One sound that doesn't sound like everyone else. The platform feed is a wall of similar audio. A small percussive hit, a vocal whisper, a pause where there should be music — anything to break the rhythm of the scroll.
One promise, in one line. If your hook needs two sentences, it isn't a hook yet. Cut until it fits.
The retention curve doesn't lie
When the curve is shaped like a cliff at two seconds, the hook is wrong. When it's shaped like a slow slide, the pacing is wrong. When it's shaped like a smile — flat through the middle and a small bump at the end — you've nailed both. That's the cut you publish.
Viral Mechanics · 7 min read
Hook, cut, climax: a three‑beat recipe for retention
Published February 2026
Most viral short‑form looks chaotic on the surface and follows a strict structure underneath. After cutting hundreds of pieces for million‑subscriber channels and brand accounts, I keep coming back to the same three‑beat pattern: hook · cut · climax. Here's what each beat is actually doing.
Beat one: the hook (0–2 seconds)
This is the contract. State the thing the viewer will get if they stay. Use specifics, not categories — "I cut 40 videos a week" beats "I'm a busy editor." Visual and audio land in the same frame. No setup.

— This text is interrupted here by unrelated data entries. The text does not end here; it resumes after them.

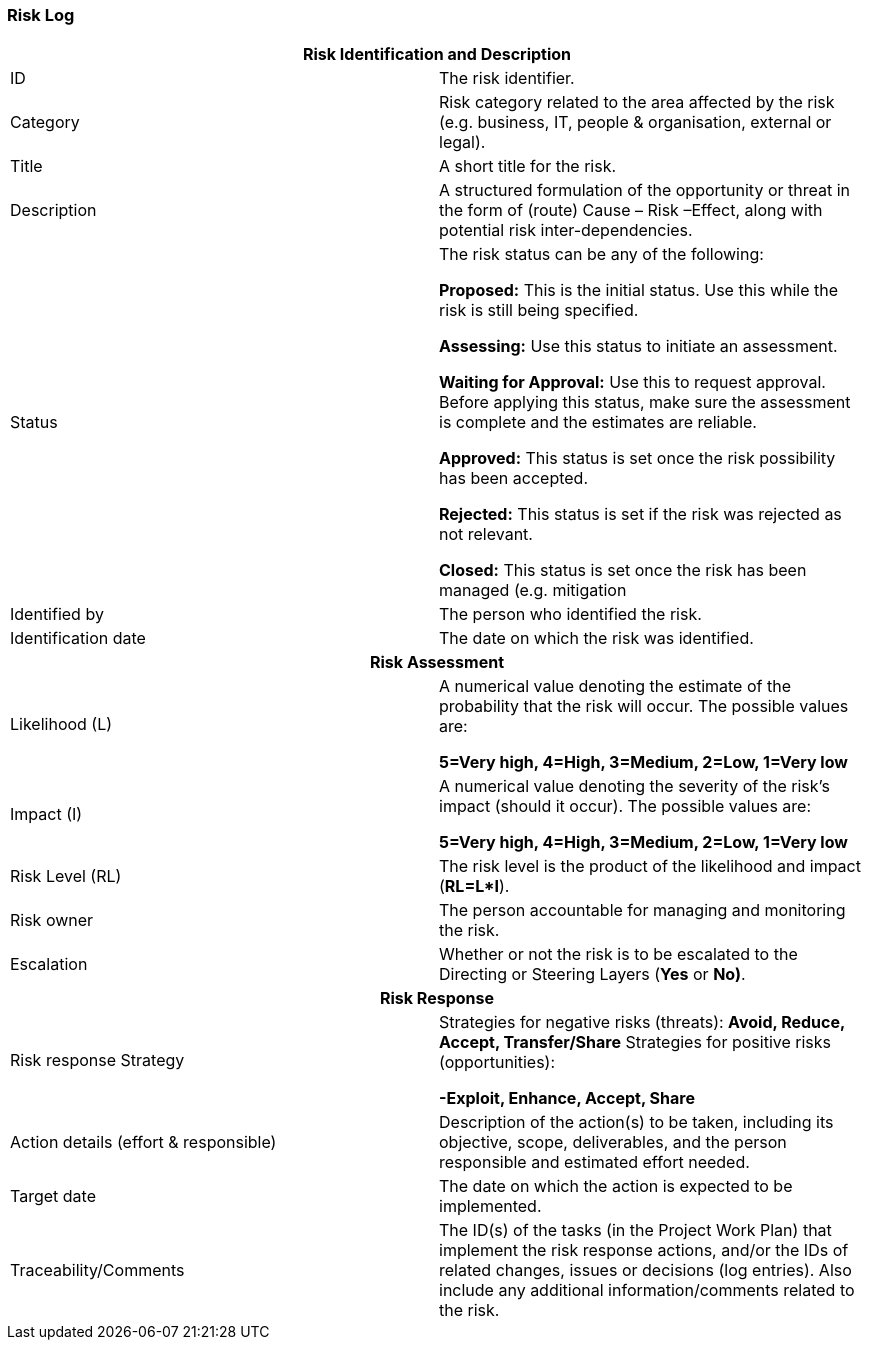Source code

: === Risk Log

[cols=","]
|===
2+h| *Risk Identification and Description*

| ID |
The risk identifier.

| Category |
Risk category related to the area affected by the risk (e.g. business, IT, people & organisation, external or legal).

| Title |
A short title for the risk.

| Description |
A structured formulation of the opportunity or threat in the form of (route) Cause – Risk –Effect, along with potential risk inter-dependencies.

| Status |
The risk status can be any of the following:

*Proposed:* This is the initial status.
Use this while the risk is still being specified.

*Assessing:* Use this status to initiate an assessment.

*Waiting for Approval:* Use this to request approval.
Before applying this status, make sure the assessment is complete and the estimates are reliable.

*Approved:* This status is set once the risk possibility has been accepted.

*Rejected:* This status is set if the risk was rejected as not relevant.

*Closed:* This status is set once the risk has been managed (e.g. mitigation

| Identified by |
The person who identified the risk.

| Identification date |
The date on which the risk was identified.

2+h| *Risk Assessment*

| Likelihood (L) |
A numerical value denoting the estimate of the probability that the risk will occur.
The possible values are:

*5=Very high, 4=High, 3=Medium, 2=Low, 1=Very low*

| Impact (I) |
A numerical value denoting the severity of the risk’s impact (should it occur). The possible values are:

*5=Very high, 4=High, 3=Medium, 2=Low, 1=Very low*

| Risk Level (RL) |
The risk level is the product of the likelihood and impact (*RL=L*I*).

| Risk owner |
The person accountable for managing and monitoring the risk.

| Escalation |
Whether or not the risk is to be escalated to the Directing or Steering Layers (*Yes* or *No)*.

2+h| *Risk Response*

| Risk response Strategy |
Strategies for negative risks (threats): *Avoid, Reduce, Accept, Transfer/Share* Strategies for positive risks (opportunities):

*-Exploit, Enhance, Accept, Share*

| Action details (effort & responsible) |
Description of the action(s) to be taken, including its objective, scope, deliverables, and the person responsible and estimated effort needed.

| Target date |
The date on which the action is expected to be implemented.

| Traceability/Comments |
The ID(s) of the tasks (in the Project Work Plan) that implement the risk response actions, and/or the IDs of related changes, issues or decisions (log entries). Also include any additional information/comments related to the risk.
|===
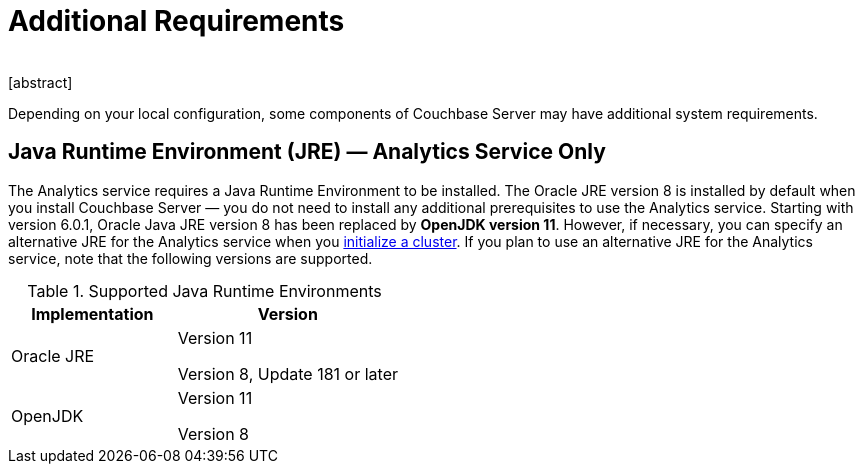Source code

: = Additional Requirements
﻿
[abstract]
Depending on your local configuration, some components of Couchbase Server may have additional system requirements.

== Java Runtime Environment (JRE) — Analytics Service Only

The Analytics service requires a Java Runtime Environment to be installed.
The Oracle JRE version 8 is installed by default when you install Couchbase Server — you do not need to install any additional prerequisites to use the Analytics service.
Starting with version 6.0.1, Oracle Java JRE version 8 has been replaced by *OpenJDK version 11*.
However, if necessary, you can specify an alternative JRE for the Analytics service when you xref:init-setup.adoc[initialize a cluster].
If you plan to use an alternative JRE for the Analytics service, note that the following versions are supported.

.Supported Java Runtime Environments
[cols="100,135"]
|===
| *Implementation* | *Version*

| Oracle JRE
| Version 11

Version 8, Update 181 or later

| OpenJDK
| Version 11

Version 8
|===
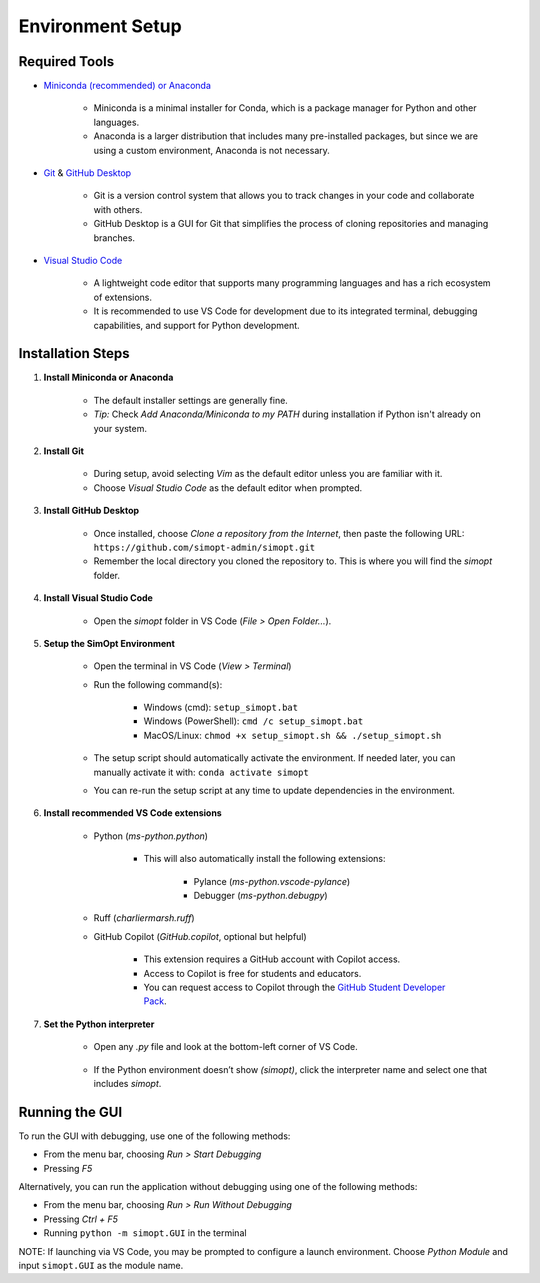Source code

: Environment Setup
=================

Required Tools
--------------

- `Miniconda (recommended) or Anaconda <https://www.anaconda.com/download>`__

    - Miniconda is a minimal installer for Conda, which is a package manager for Python and other languages.
    - Anaconda is a larger distribution that includes many pre-installed packages, but since we are using a custom environment, Anaconda is not necessary.

- `Git <https://git-scm.com/downloads>`__ & `GitHub Desktop <https://desktop.github.com/>`__
    
    - Git is a version control system that allows you to track changes in your code and collaborate with others.
    - GitHub Desktop is a GUI for Git that simplifies the process of cloning repositories and managing branches.

- `Visual Studio Code <https://code.visualstudio.com/>`__
    
    - A lightweight code editor that supports many programming languages and has a rich ecosystem of extensions.
    - It is recommended to use VS Code for development due to its integrated terminal, debugging capabilities, and support for Python development.

Installation Steps
------------------

1. **Install Miniconda or Anaconda**

    - The default installer settings are generally fine.
    - *Tip:* Check `Add Anaconda/Miniconda to my PATH` during installation if Python isn't already on your system.

2. **Install Git**

    - During setup, avoid selecting `Vim` as the default editor unless you are familiar with it.
    - Choose `Visual Studio Code` as the default editor when prompted.

3. **Install GitHub Desktop**

    - Once installed, choose `Clone a repository from the Internet`, then paste the following URL: ``https://github.com/simopt-admin/simopt.git``
    - Remember the local directory you cloned the repository to. This is where you will find the `simopt` folder.

4. **Install Visual Studio Code**

    - Open the `simopt` folder in VS Code (`File > Open Folder...`).

5. **Setup the SimOpt Environment**

    - Open the terminal in VS Code (`View > Terminal`)
    - Run the following command(s):

        - Windows (cmd): ``setup_simopt.bat``
        - Windows (PowerShell): ``cmd /c setup_simopt.bat``
        - MacOS/Linux: ``chmod +x setup_simopt.sh && ./setup_simopt.sh``

    - The setup script should automatically activate the environment. If needed later, you can manually activate it with: ``conda activate simopt``
    - You can re-run the setup script at any time to update dependencies in the environment.

6. **Install recommended VS Code extensions**

    - Python (`ms-python.python`)

        - This will also automatically install the following extensions:

            - Pylance (`ms-python.vscode-pylance`)
            - Debugger (`ms-python.debugpy`)

    - Ruff (`charliermarsh.ruff`)
    - GitHub Copilot (`GitHub.copilot`, optional but helpful)

        - This extension requires a GitHub account with Copilot access.
        - Access to Copilot is free for students and educators.
        - You can request access to Copilot through the `GitHub Student Developer Pack <https://education.github.com/pack/>`__. 

7. **Set the Python interpreter**

    - Open any `.py` file and look at the bottom-left corner of VS Code.

        .. image:: ./_static/version_preview.png
            :alt: A preview of the Python version in the lower right corner of VS Code
            :align: center

    - If the Python environment doesn’t show `(simopt)`, click the interpreter name and select one that includes `simopt`.

        .. image:: ./_static/version_dropdown.png
            :alt: A dropdown of Python interpreters visible in VS Code
            :align: center

Running the GUI
---------------

To run the GUI with debugging, use one of the following methods:

- From the menu bar, choosing `Run > Start Debugging`
- Pressing `F5`

Alternatively, you can run the application without debugging using one of the following methods:

- From the menu bar, choosing `Run > Run Without Debugging`
- Pressing `Ctrl + F5`
- Running ``python -m simopt.GUI`` in the terminal

NOTE: If launching via VS Code, you may be prompted to configure a launch environment. Choose `Python Module` and input ``simopt.GUI`` as the module name.
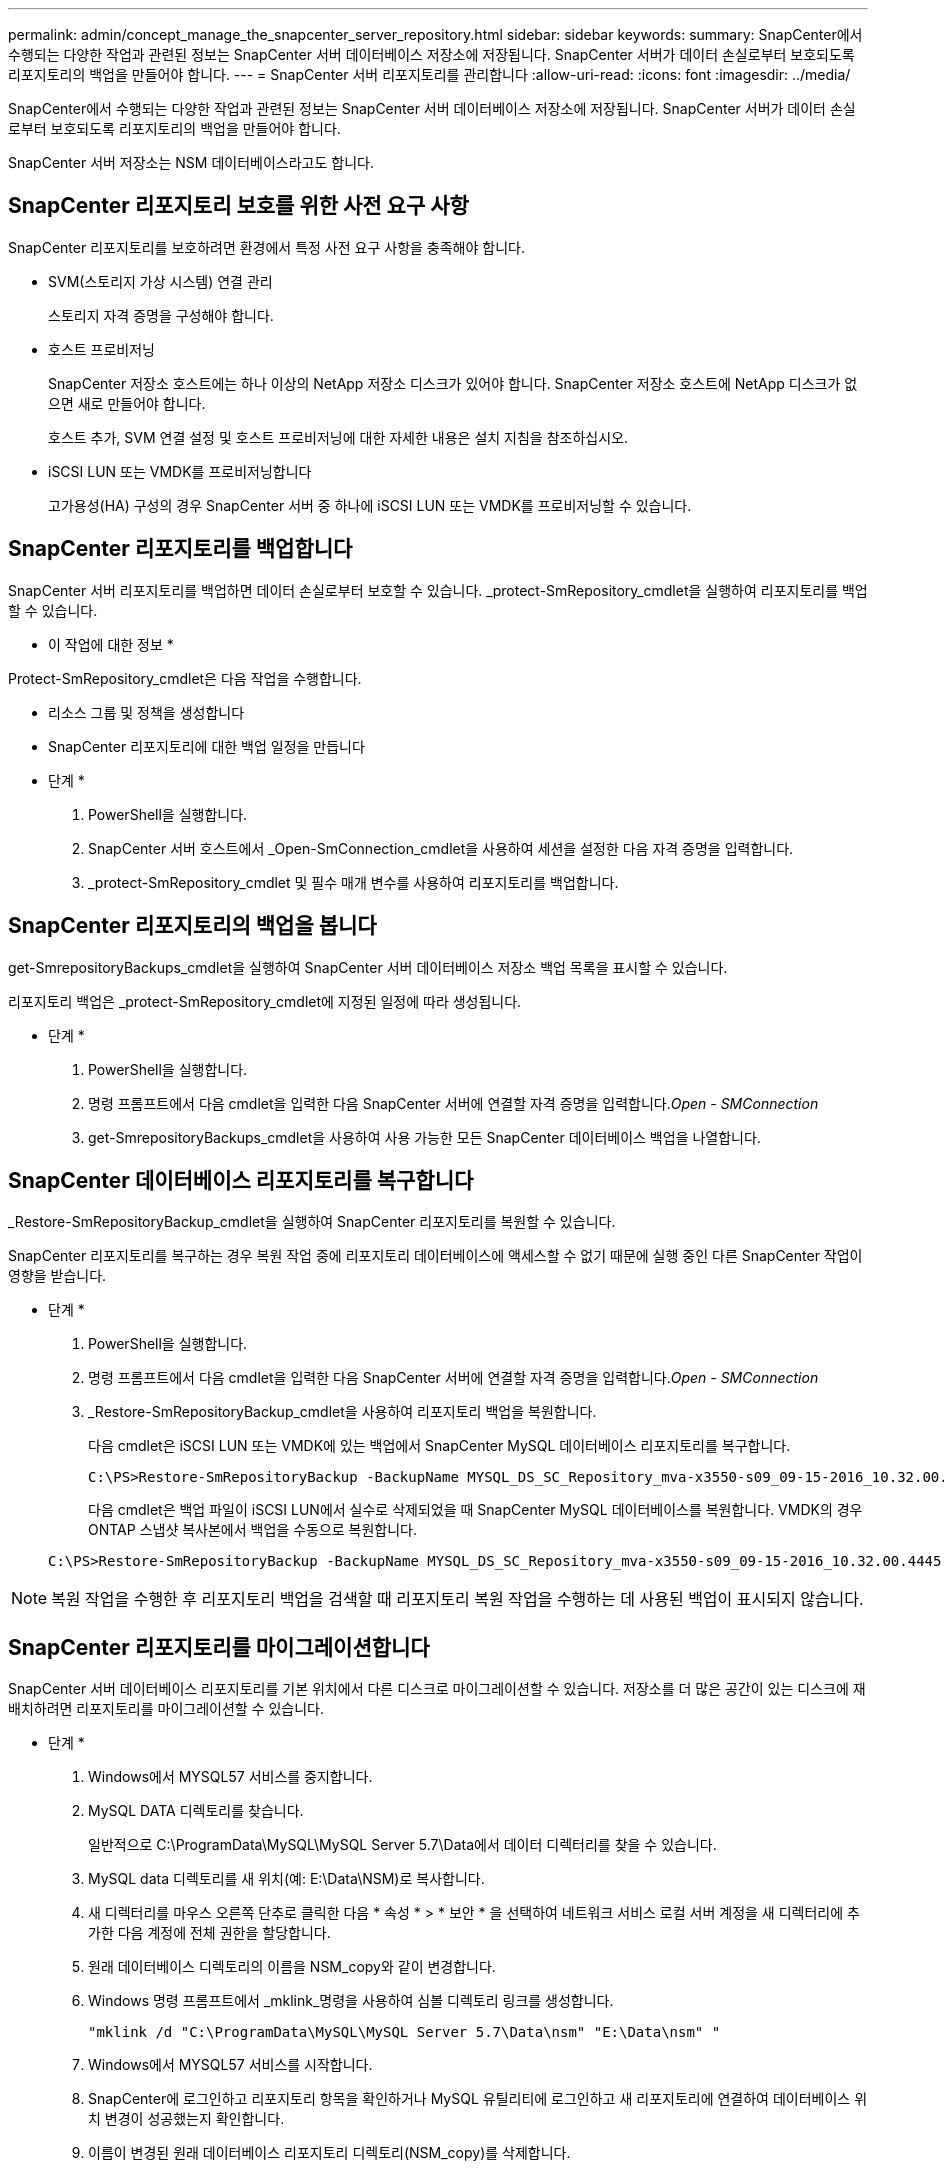 ---
permalink: admin/concept_manage_the_snapcenter_server_repository.html 
sidebar: sidebar 
keywords:  
summary: SnapCenter에서 수행되는 다양한 작업과 관련된 정보는 SnapCenter 서버 데이터베이스 저장소에 저장됩니다. SnapCenter 서버가 데이터 손실로부터 보호되도록 리포지토리의 백업을 만들어야 합니다. 
---
= SnapCenter 서버 리포지토리를 관리합니다
:allow-uri-read: 
:icons: font
:imagesdir: ../media/


[role="lead"]
SnapCenter에서 수행되는 다양한 작업과 관련된 정보는 SnapCenter 서버 데이터베이스 저장소에 저장됩니다. SnapCenter 서버가 데이터 손실로부터 보호되도록 리포지토리의 백업을 만들어야 합니다.

SnapCenter 서버 저장소는 NSM 데이터베이스라고도 합니다.



== SnapCenter 리포지토리 보호를 위한 사전 요구 사항

SnapCenter 리포지토리를 보호하려면 환경에서 특정 사전 요구 사항을 충족해야 합니다.

* SVM(스토리지 가상 시스템) 연결 관리
+
스토리지 자격 증명을 구성해야 합니다.

* 호스트 프로비저닝
+
SnapCenter 저장소 호스트에는 하나 이상의 NetApp 저장소 디스크가 있어야 합니다. SnapCenter 저장소 호스트에 NetApp 디스크가 없으면 새로 만들어야 합니다.

+
호스트 추가, SVM 연결 설정 및 호스트 프로비저닝에 대한 자세한 내용은 설치 지침을 참조하십시오.

* iSCSI LUN 또는 VMDK를 프로비저닝합니다
+
고가용성(HA) 구성의 경우 SnapCenter 서버 중 하나에 iSCSI LUN 또는 VMDK를 프로비저닝할 수 있습니다.





== SnapCenter 리포지토리를 백업합니다

SnapCenter 서버 리포지토리를 백업하면 데이터 손실로부터 보호할 수 있습니다. _protect-SmRepository_cmdlet을 실행하여 리포지토리를 백업할 수 있습니다.

* 이 작업에 대한 정보 *

Protect-SmRepository_cmdlet은 다음 작업을 수행합니다.

* 리소스 그룹 및 정책을 생성합니다
* SnapCenter 리포지토리에 대한 백업 일정을 만듭니다


* 단계 *

. PowerShell을 실행합니다.
. SnapCenter 서버 호스트에서 _Open-SmConnection_cmdlet을 사용하여 세션을 설정한 다음 자격 증명을 입력합니다.
. _protect-SmRepository_cmdlet 및 필수 매개 변수를 사용하여 리포지토리를 백업합니다.




== SnapCenter 리포지토리의 백업을 봅니다

get-SmrepositoryBackups_cmdlet을 실행하여 SnapCenter 서버 데이터베이스 저장소 백업 목록을 표시할 수 있습니다.

리포지토리 백업은 _protect-SmRepository_cmdlet에 지정된 일정에 따라 생성됩니다.

* 단계 *

. PowerShell을 실행합니다.
. 명령 프롬프트에서 다음 cmdlet을 입력한 다음 SnapCenter 서버에 연결할 자격 증명을 입력합니다._Open - SMConnection_
. get-SmrepositoryBackups_cmdlet을 사용하여 사용 가능한 모든 SnapCenter 데이터베이스 백업을 나열합니다.




== SnapCenter 데이터베이스 리포지토리를 복구합니다

_Restore-SmRepositoryBackup_cmdlet을 실행하여 SnapCenter 리포지토리를 복원할 수 있습니다.

SnapCenter 리포지토리를 복구하는 경우 복원 작업 중에 리포지토리 데이터베이스에 액세스할 수 없기 때문에 실행 중인 다른 SnapCenter 작업이 영향을 받습니다.

* 단계 *

. PowerShell을 실행합니다.
. 명령 프롬프트에서 다음 cmdlet을 입력한 다음 SnapCenter 서버에 연결할 자격 증명을 입력합니다._Open - SMConnection_
. _Restore-SmRepositoryBackup_cmdlet을 사용하여 리포지토리 백업을 복원합니다.
+
다음 cmdlet은 iSCSI LUN 또는 VMDK에 있는 백업에서 SnapCenter MySQL 데이터베이스 리포지토리를 복구합니다.

+
[listing]
----
C:\PS>Restore-SmRepositoryBackup -BackupName MYSQL_DS_SC_Repository_mva-x3550-s09_09-15-2016_10.32.00.4445
----
+
다음 cmdlet은 백업 파일이 iSCSI LUN에서 실수로 삭제되었을 때 SnapCenter MySQL 데이터베이스를 복원합니다. VMDK의 경우 ONTAP 스냅샷 복사본에서 백업을 수동으로 복원합니다.

+
[listing]
----
C:\PS>Restore-SmRepositoryBackup -BackupName MYSQL_DS_SC_Repository_mva-x3550-s09_09-15-2016_10.32.00.4445 -RestoreFileSystem
----



NOTE: 복원 작업을 수행한 후 리포지토리 백업을 검색할 때 리포지토리 복원 작업을 수행하는 데 사용된 백업이 표시되지 않습니다.



== SnapCenter 리포지토리를 마이그레이션합니다

SnapCenter 서버 데이터베이스 리포지토리를 기본 위치에서 다른 디스크로 마이그레이션할 수 있습니다. 저장소를 더 많은 공간이 있는 디스크에 재배치하려면 리포지토리를 마이그레이션할 수 있습니다.

* 단계 *

. Windows에서 MYSQL57 서비스를 중지합니다.
. MySQL DATA 디렉토리를 찾습니다.
+
일반적으로 C:\ProgramData\MySQL\MySQL Server 5.7\Data에서 데이터 디렉터리를 찾을 수 있습니다.

. MySQL data 디렉토리를 새 위치(예: E:\Data\NSM)로 복사합니다.
. 새 디렉터리를 마우스 오른쪽 단추로 클릭한 다음 * 속성 * > * 보안 * 을 선택하여 네트워크 서비스 로컬 서버 계정을 새 디렉터리에 추가한 다음 계정에 전체 권한을 할당합니다.
. 원래 데이터베이스 디렉토리의 이름을 NSM_copy와 같이 변경합니다.
. Windows 명령 프롬프트에서 _mklink_명령을 사용하여 심볼 디렉토리 링크를 생성합니다.
+
`"mklink /d "C:\ProgramData\MySQL\MySQL Server 5.7\Data\nsm" "E:\Data\nsm" "`

. Windows에서 MYSQL57 서비스를 시작합니다.
. SnapCenter에 로그인하고 리포지토리 항목을 확인하거나 MySQL 유틸리티에 로그인하고 새 리포지토리에 연결하여 데이터베이스 위치 변경이 성공했는지 확인합니다.
. 이름이 변경된 원래 데이터베이스 리포지토리 디렉토리(NSM_copy)를 삭제합니다.




== SnapCenter 리포지토리 암호를 재설정합니다

MySQL 서버 리포지토리 데이터베이스 암호는 SnapCenter 4.2에서 SnapCenter 서버를 설치하는 동안 자동으로 생성됩니다. SnapCenter 사용자는 이 자동 생성된 암호를 언제든지 알 수 없습니다. 리포지토리 데이터베이스에 액세스하려면 암호를 재설정해야 합니다.

* 필요한 것 *

비밀번호를 재설정하려면 SnapCenter 관리자 권한이 있어야 합니다.

* 단계 *

. PowerShell을 실행합니다.
. 명령 프롬프트에서 다음 명령을 입력한 다음 SnapCenter 서버에 연결할 자격 증명을 입력합니다._Open - SMConnection _
. 리포지토리 암호 재설정: _Set-SmRepositoryPassword_
+
다음 명령을 실행하면 리포지토리 암호가 재설정됩니다.

+
[listing]
----

Set-SmRepositoryPassword at command pipeline position 1
Supply values for the following parameters:
NewPassword: ********
ConfirmPassword: ********
Successfully updated the MySQL server password.
----


* 자세한 정보 찾기 *

cmdlet과 함께 사용할 수 있는 매개 변수와 이에 대한 설명은 running_get-Help command_name_에서 확인할 수 있습니다. 또는 을 참조할 수도 https://docs.netapp.com/us-en/snapcenter-cmdlets-48/index.html["SnapCenter 소프트웨어 cmdlet 참조 가이드"^]있습니다.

Beat two: the cut (2–18 seconds)
This is the body. Most people over‑edit it. The trick is not "more cuts" — it's useful cuts. Each one should either move the story forward, change the emotional register, or reveal new information. If a cut isn't doing one of those three things, delete it.
Pacing matters more than density. A held shot with the right music breathes. A held shot with no purpose dies. Watch your cuts at half‑speed once a week and you'll see which ones earn their place.
Beat three: the climax (last 5–8 seconds)
The climax is the payoff to the contract you signed in the hook. Not a CTA. Not a logo. The thing the viewer was waiting for. Land it cleanly, give it one extra beat to sit, then end. The end is your most underrated edit decision.
Why this works
Because it mirrors how attention actually behaves. Curiosity opens a loop, motion holds it, payoff closes it. When you respect those three beats, retention goes up across every platform. When you skip any one of them, the platform notices before your viewer does.
The exception
Comedy. Comedy lives or dies on rhythm, and rhythm is its own structure. But for branded content, social proof, education, and most cause work — hook, cut, climax holds up week after week. Build the muscle. Ship the work.